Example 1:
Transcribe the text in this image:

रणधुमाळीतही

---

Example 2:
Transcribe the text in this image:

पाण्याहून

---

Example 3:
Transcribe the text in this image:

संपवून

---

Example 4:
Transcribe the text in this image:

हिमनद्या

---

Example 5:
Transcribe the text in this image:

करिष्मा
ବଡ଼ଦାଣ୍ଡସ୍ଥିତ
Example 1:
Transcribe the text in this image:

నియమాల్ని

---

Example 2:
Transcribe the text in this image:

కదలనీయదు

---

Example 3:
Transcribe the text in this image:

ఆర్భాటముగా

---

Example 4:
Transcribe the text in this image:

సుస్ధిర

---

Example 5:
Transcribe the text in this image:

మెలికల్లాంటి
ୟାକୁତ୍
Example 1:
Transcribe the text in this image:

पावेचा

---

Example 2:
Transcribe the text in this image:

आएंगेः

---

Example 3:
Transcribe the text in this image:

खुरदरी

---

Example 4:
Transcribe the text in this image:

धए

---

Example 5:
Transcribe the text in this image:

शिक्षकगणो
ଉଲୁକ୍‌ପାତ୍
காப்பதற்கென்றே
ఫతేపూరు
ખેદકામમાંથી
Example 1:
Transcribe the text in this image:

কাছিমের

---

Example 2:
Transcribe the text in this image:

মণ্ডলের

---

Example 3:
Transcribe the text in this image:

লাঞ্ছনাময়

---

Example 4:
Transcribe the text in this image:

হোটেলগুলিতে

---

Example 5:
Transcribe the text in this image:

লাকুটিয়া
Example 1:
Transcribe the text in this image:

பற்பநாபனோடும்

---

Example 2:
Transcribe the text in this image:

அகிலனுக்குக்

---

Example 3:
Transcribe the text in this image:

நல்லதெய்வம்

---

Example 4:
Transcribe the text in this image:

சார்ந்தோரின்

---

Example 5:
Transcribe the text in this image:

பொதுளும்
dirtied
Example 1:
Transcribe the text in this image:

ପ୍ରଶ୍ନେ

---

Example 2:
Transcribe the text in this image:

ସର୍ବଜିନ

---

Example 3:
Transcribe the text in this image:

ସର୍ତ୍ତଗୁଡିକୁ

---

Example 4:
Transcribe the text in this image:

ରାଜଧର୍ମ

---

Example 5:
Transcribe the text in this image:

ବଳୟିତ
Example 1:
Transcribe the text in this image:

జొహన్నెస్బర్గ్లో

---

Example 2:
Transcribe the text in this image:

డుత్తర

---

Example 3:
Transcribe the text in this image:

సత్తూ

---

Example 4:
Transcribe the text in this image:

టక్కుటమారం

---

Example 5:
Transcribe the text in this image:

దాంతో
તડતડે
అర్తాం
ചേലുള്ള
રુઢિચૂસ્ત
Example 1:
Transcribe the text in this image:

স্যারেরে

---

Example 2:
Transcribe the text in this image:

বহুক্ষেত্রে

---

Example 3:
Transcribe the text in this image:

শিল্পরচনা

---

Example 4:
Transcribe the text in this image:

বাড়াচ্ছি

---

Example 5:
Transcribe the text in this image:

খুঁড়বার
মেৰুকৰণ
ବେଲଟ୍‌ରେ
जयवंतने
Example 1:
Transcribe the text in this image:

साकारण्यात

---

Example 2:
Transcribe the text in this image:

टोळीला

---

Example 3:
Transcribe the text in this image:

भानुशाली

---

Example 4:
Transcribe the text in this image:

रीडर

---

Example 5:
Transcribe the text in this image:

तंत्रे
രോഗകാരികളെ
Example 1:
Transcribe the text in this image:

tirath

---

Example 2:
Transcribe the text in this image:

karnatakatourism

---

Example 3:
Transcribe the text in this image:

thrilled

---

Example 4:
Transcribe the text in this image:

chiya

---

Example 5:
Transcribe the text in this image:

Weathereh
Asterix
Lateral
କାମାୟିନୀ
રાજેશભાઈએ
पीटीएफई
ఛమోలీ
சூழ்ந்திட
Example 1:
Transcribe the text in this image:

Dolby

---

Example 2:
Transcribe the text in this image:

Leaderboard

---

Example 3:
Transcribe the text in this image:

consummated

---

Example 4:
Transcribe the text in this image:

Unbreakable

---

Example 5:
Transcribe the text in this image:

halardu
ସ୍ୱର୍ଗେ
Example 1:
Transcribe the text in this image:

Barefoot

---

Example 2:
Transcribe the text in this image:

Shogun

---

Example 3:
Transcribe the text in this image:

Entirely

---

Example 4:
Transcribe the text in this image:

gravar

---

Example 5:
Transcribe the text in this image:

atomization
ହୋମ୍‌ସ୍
=-=-=-=-=
Instructions for the task. Exact copies of all the entries above should be returned.

Solution for this exercise.
Example 1:
Transcribe the text in this image:

रणधुमाळीतही

---

Example 2:
Transcribe the text in this image:

पाण्याहून

---

Example 3:
Transcribe the text in this image:

संपवून

---

Example 4:
Transcribe the text in this image:

हिमनद्या

---

Example 5:
Transcribe the text in this image:

करिष्मा
ବଡ଼ଦାଣ୍ଡସ୍ଥିତ
Example 1:
Transcribe the text in this image:

నియమాల్ని

---

Example 2:
Transcribe the text in this image:

కదలనీయదు

---

Example 3:
Transcribe the text in this image:

ఆర్భాటముగా

---

Example 4:
Transcribe the text in this image:

సుస్ధిర

---

Example 5:
Transcribe the text in this image:

మెలికల్లాంటి
ୟାକୁତ୍
Example 1:
Transcribe the text in this image:

पावेचा

---

Example 2:
Transcribe the text in this image:

आएंगेः

---

Example 3:
Transcribe the text in this image:

खुरदरी

---

Example 4:
Transcribe the text in this image:

धए

---

Example 5:
Transcribe the text in this image:

शिक्षकगणो
ଉଲୁକ୍‌ପାତ୍
காப்பதற்கென்றே
ఫతేపూరు
ખેદકામમાંથી
Example 1:
Transcribe the text in this image:

কাছিমের

---

Example 2:
Transcribe the text in this image:

মণ্ডলের

---

Example 3:
Transcribe the text in this image:

লাঞ্ছনাময়

---

Example 4:
Transcribe the text in this image:

হোটেলগুলিতে

---

Example 5:
Transcribe the text in this image:

লাকুটিয়া
Example 1:
Transcribe the text in this image:

பற்பநாபனோடும்

---

Example 2:
Transcribe the text in this image:

அகிலனுக்குக்

---

Example 3:
Transcribe the text in this image:

நல்லதெய்வம்

---

Example 4:
Transcribe the text in this image:

சார்ந்தோரின்

---

Example 5:
Transcribe the text in this image:

பொதுளும்
dirtied
Example 1:
Transcribe the text in this image:

ପ୍ରଶ୍ନେ

---

Example 2:
Transcribe the text in this image:

ସର୍ବଜିନ

---

Example 3:
Transcribe the text in this image:

ସର୍ତ୍ତଗୁଡିକୁ

---

Example 4:
Transcribe the text in this image:

ରାଜଧର୍ମ

---

Example 5:
Transcribe the text in this image:

ବଳୟିତ
Example 1:
Transcribe the text in this image:

జొహన్నెస్బర్గ్లో

---

Example 2:
Transcribe the text in this image:

డుత్తర

---

Example 3:
Transcribe the text in this image:

సత్తూ

---

Example 4:
Transcribe the text in this image:

టక్కుటమారం

---

Example 5:
Transcribe the text in this image:

దాంతో
તડતડે
అర్తాం
ചേലുള്ള
રુઢિચૂસ્ત
Example 1:
Transcribe the text in this image:

স্যারেরে

---

Example 2:
Transcribe the text in this image:

বহুক্ষেত্রে

---

Example 3:
Transcribe the text in this image:

শিল্পরচনা

---

Example 4:
Transcribe the text in this image:

বাড়াচ্ছি

---

Example 5:
Transcribe the text in this image:

খুঁড়বার
মেৰুকৰণ
ବେଲଟ୍‌ରେ
जयवंतने
Example 1:
Transcribe the text in this image:

साकारण्यात

---

Example 2:
Transcribe the text in this image:

टोळीला

---

Example 3:
Transcribe the text in this image:

भानुशाली

---

Example 4:
Transcribe the text in this image:

रीडर

---

Example 5:
Transcribe the text in this image:

तंत्रे
രോഗകാരികളെ
Example 1:
Transcribe the text in this image:

tirath

---

Example 2:
Transcribe the text in this image:

karnatakatourism

---

Example 3:
Transcribe the text in this image:

thrilled

---

Example 4:
Transcribe the text in this image:

chiya

---

Example 5:
Transcribe the text in this image:

Weathereh
Asterix
Lateral
କାମାୟିନୀ
રાજેશભાઈએ
पीटीएफई
ఛమోలీ
சூழ்ந்திட
Example 1:
Transcribe the text in this image:

Dolby

---

Example 2:
Transcribe the text in this image:

Leaderboard

---

Example 3:
Transcribe the text in this image:

consummated

---

Example 4:
Transcribe the text in this image:

Unbreakable

---

Example 5:
Transcribe the text in this image:

halardu
ସ୍ୱର୍ଗେ
Example 1:
Transcribe the text in this image:

Barefoot

---

Example 2:
Transcribe the text in this image:

Shogun

---

Example 3:
Transcribe the text in this image:

Entirely

---

Example 4:
Transcribe the text in this image:

gravar

---

Example 5:
Transcribe the text in this image:

atomization
ହୋମ୍‌ସ୍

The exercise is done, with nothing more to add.